Essentially, in ICT, scale matters when its benefits are exploited via well-thought-through, centralized models. Those that manage to develop centrally and deliver effectively are bound to rule the markets.

 

The legacy: most telco groups have not yet centralized beyond shared service centers
 

Through the late 1990s and early 2000s, operator groups executed their territorial expansion strategies through acquisitions. They grew organically and by blueprint design to a much lesser extent. Time to market was the most important paradigm, as well as the focal point of these expansions. This may well be at the heart of the reason the technical reality of many opcos is very diverse.

Many groups have already engaged in establishing centralized services through trying to leverage scale benefits, and perhaps also for some less-rational reasons. However, these were typically limited to shared service centers (SCCs) catering to procurement, network design and other support services, such as knowledge management and project management. A few groups, including DTAG and Vodafone, have also addressed product and service innovation areas, through DTAG’S Products & Innovations and Vodafone’s Innovation Park, respectively. Many of these set-ups have had limited success in delivering related group and scale efficiencies.
 

We believe if a group steps beyond the narrow space of being a mere financial investor, the benefits of such an engagement outweigh the related costs. Having worked with many of the groups named above, we have seen only two benefit levers beyond protecting shareholders’ financial interests:

  • Shared learning
  • Efficiency

While shared learning is an obvious benefit, the trick is to organize it so whatever is presented as learning is meaningful for everyone, despite the lack of homogeneity in individual operations.

Operator groups have not even partially leveraged the key drivers (listed below) for efficiency:

  • Asset utilization (sharing of production or support platforms)
  • Skill utilization (availability of expertise and workforce)

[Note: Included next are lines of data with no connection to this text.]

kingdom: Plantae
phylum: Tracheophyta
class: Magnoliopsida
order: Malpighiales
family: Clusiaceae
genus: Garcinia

Surprisingly, despite all the virtualization hype and global delivery models of the web-scale players that operators have enabled, there are few success stories that have benefited from asset utilization. Similarly, we do not see any meaningful stories of increased skill utilization, other than SCCs for call-center services, procurement and similar support functions. While these fundamental functions are a good start, we believe there is more untapped potential.